Un cri de désespoir des chômeurs et des précaires
Nombreux sont ceux qui connaissent l'alternance d'une activité rémunérée en dessous du seuil de pauvreté et des mécanismes d'indemnisation fortement dégressifs

Les actuelles manifestations de chômeurs frappent par la nature de la revendication élémentaire pour un revenu d'existence, soit une allocation de fin de droits ou un minimum social. Cela échappe à toute récupération idéologique. Nous sommes dans le registre de la lutte pour la survie. C'est plus un cri de révolte qu'une revendication structurée et élaborée par des états-majors. Les témoignages des chômeurs en lutte sont dénués de fioritures : « Si nous n'avons pas grand-chose à gagner, nous n'avons plus rien à perdre!»
La dégressivité des allocations de chômage, alliée à l'augmentation continue, depuis presque deux ans, du nombre de chômeurs de longue durée (1166100 en novembre 1997) pose aux chômeurs et à leurs familles d'insurmontables problèmes de solvabilité, il existe une corrélation évidente entre ce constat et l'augmentation des situations de surendettement, et plus simplement d'impayés de loyers, d'eau, de gaz, d'électricité, de transport.

Dans ce contexte, la réforme des fonds sociaux des Assedic, entrée en vigueur en octobre dernier, a fait déborder le vase! C'est un peu comme si les Assedic s'étaient, adressés aux chômeurs en leur disant : « Ce n'est pas parce que vous êtes faiblement indemnisés que vous avez des difficultés, c'est parce que vous ne savez pas bien gérer votre budget avec le peu d'argent que l'on vous donne. »

En renvoyant l'attribution des aides matérielles sur les fonds de solidarité logement, les fonds d'impayés EDF-GDF, les syndicats de transports, voire des associations caritatives, les Assedic ont banalisé la situation du chômeur, le coupant un peu plus des liens ténus qui le rattachaient au monde du travail.
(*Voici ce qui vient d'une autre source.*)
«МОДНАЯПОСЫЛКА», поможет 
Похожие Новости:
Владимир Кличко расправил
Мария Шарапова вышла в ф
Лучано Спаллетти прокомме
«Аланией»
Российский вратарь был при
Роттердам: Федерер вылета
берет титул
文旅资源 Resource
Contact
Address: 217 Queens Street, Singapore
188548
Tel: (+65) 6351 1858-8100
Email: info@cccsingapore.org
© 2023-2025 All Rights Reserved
Par ailleurs, les structures spécialisées au niveau local n'apportent qu'une aide partielle alors que les fonds sociaux étaient généralement plus généreux dans les situations critiques.

De plus, la suppression de l'aidé aux chômeurs créateurs ou repreneurs, d'entreprises (Accre), sous forme d'aide en capital de départ, a étouffé pour beaucoup l'espérance de créer leur emploi par leur propre activité. Les mesures d'économies de charges sociales qui l'ont remplacée se révèlent 'beaucoup moins efficaces. Les travailleurs précaires (contrats à durée déterminée, intérimaires, contrats emploi-solidarité) ne sont pas dans le système de l'assurance-chômage. Cependant, leur situation matérielle est comparable à celle des chômeurs faiblement indemnisés. Aujourd'hui, même le travail -précaire- ne protège plus de la pauvreté. Nombreux sont ceux qui connaissent l'alternance et la double précarité d'une activité rémunérée en dessous du seuil de pauvreté et des mécanismes d'indemnisation fortement dégressifs, il est urgent que tous, à commencer par les partenaires sociaux, entendent ce cri de désespoir des chômeurs et des précaires.
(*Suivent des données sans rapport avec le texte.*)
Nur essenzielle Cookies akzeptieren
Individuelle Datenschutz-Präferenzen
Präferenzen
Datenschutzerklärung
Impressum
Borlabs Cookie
En 1996, 442 000 chômeurs ont été reçus dans les accueils du Secours catholique, soit près de 15 % des chômeurs inscrits à l'Agence nationale pour l'emploi. La quasi-totalité d'entre eux percevaient moins de 4 000 francs par mois (ils sont en France 1400 000 chômeurs dans ce cas). Soutenir et accompagner les projets individuels, briser le mur de la solitude et du silence, le Secours catholique et les associations s'y emploient. Donner à tous ceux qui sont privés d'un emploi stable les moyens de vivre décemment et non de survivre dans la misère, voilà un défi à relever par le gouvernement et les partenaires sociaux. Cela passe par la remise à plat du système d'indemnisation de l'assurance-chômage, par la réévaluation des minima sociaux et le développement de la solidarité.
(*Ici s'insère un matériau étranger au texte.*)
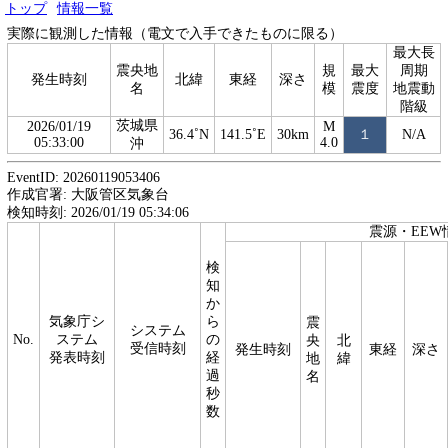
トップ
情報一覧
実際に観測した情報（電文で入手できたものに限る）
最大長
震央地
規
最大
周期
発生時刻
北緯
東経
深さ
名
模
震度
地震動
階級
茨城県
2026/01/19
M
36.4˚N
141.5˚E
30km
１
N/A
05:33:00
4.0
沖
EventID: 20260119053406
作成官署: 大阪管区気象台
検知時刻: 2026/01/19 05:34:06
震源・EEW
検
知
か
気象庁シ
ら
震
システム
No.
ステム
の
央
北
受信時刻
発生時刻
東経
深さ
発表時刻
経
地
緯
過
名
秒
数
Les partenaires sociaux semblent aujourd'hui davantage agités et perturbés par la perspective des 35 heures. La réussite de ce passage dépendra du nombre d'emplois qu'il permettra de créer, traduisant concrètement l'idée de partage. De plus en plus, l'efficacité des politiques sociales et la cohésion de la société seront fonction de l'effort de solidarité que nous nous imposerons à nous-mêmes : prélèvement sur la richesse, sur les ressources, redistribution équitable et partage de la marchandise la plus rare en cette fin de millénaire : le travail.

Denis Vienot est secrétaire général du Secours catholique.